Service leaders know there are ways to tailor the procurement process to remove some time-consuming steps, Armagno said.
“There's nothing about this process that you could snap your fingers and blink away,” she said. “These processes were put in place for a reason, and I think it's up to the Space Force to ask for authorities to go faster — which we're doing.”

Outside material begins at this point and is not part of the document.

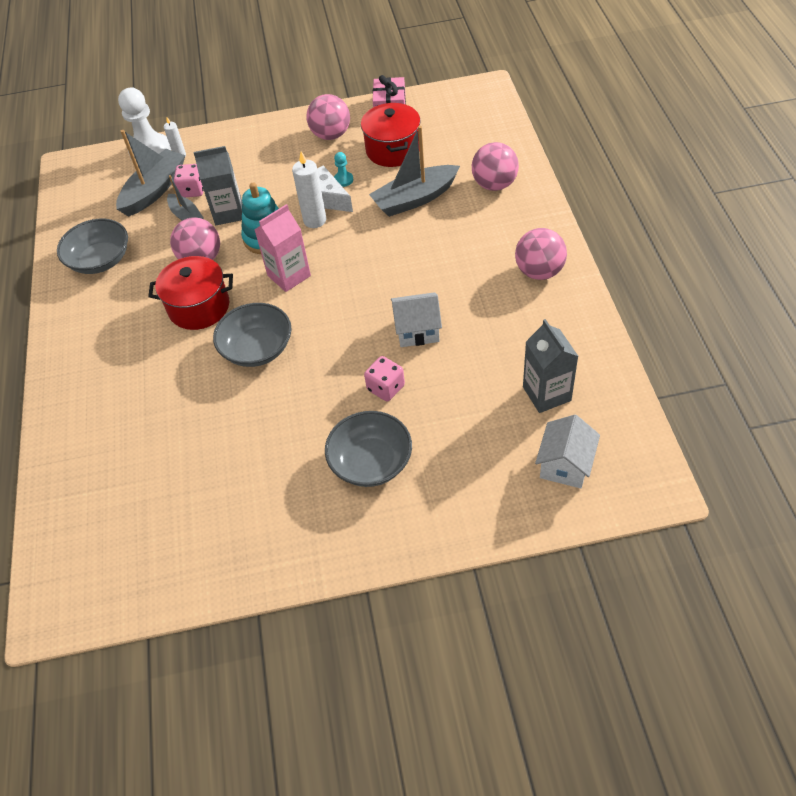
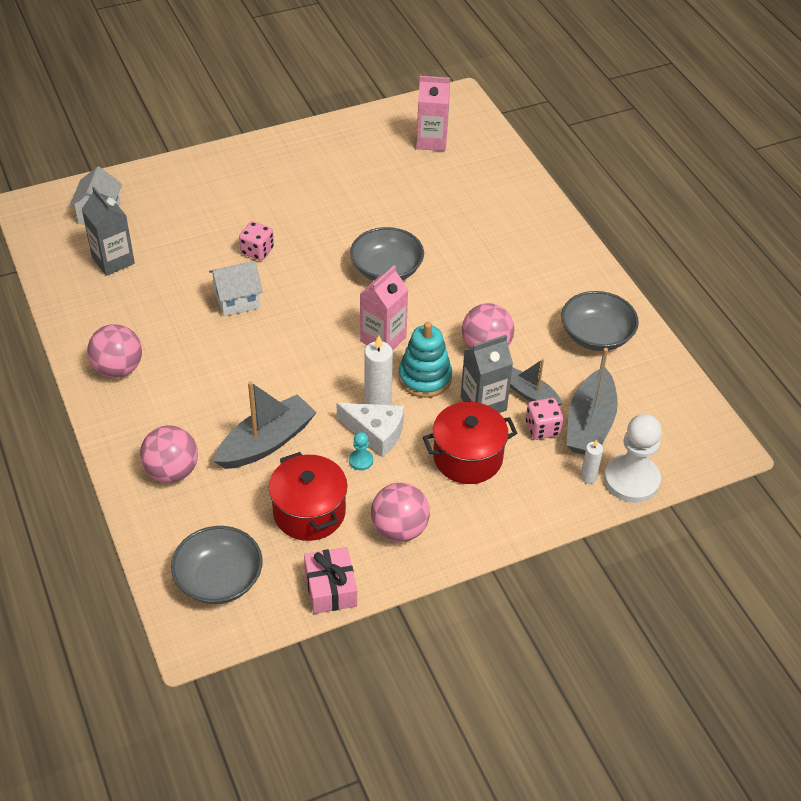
camera: 160 degrees right, 5 degrees down
red pot [148,256,233,330] -> red pot moved to [423,402,517,484]
grey bowl [325,411,412,487] -> grey bowl moved to [171,526,263,604]
none -> pink carton [416,76,450,151]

Accelerating acquisition requires input and participation from a number of organizations including the Defense Department, White House Office of Management and Budget, and Congress, she said.
“What we're talking about is almost a whole-of-government approach that needs to be brought to bear to allow the Space Force to go faster,” Armagno said.
Meanwhile, as of press time, lawmakers have yet to enact a full-year defense appropriations bill for fiscal year 2022, and federal agencies are operating under a continuing resolution. The Space Force has requested $17.4 billion for 2022, a 13.1 percent increase in funding compared to 2021.
The CR, which generally freezes program funding at 2021 levels, is already having a detrimental effect on the Space Force, Raymond noted.
Modernization, readiness and continuing to build-out the service are the areas most affected, he said.
“As a new service with new ideas, that requires new-starts,” Raymond said, referring to new programs. “Our ability to modernize to get to a more resilient architecture will be hindered.”
New-start programs are prohibited by continuing resolutions unless Congress approves an "anomaly."
Raymond continued: “We cannot get left in the starting blocks. We've got to move at speed, and I would encourage Congress to pass an appropriations bill so we can get out of the starting blocks and keep running.”
Transfers of some narrowband and wideband satellite communication systems from the other services into the Space Force have been put on hold until the continuing resolution is over, he said.
Additionally, the National Security Space Launch program could also be affected, with Raymond raising the possibility that there may have to be a reduction in launches next year if procurement is delayed.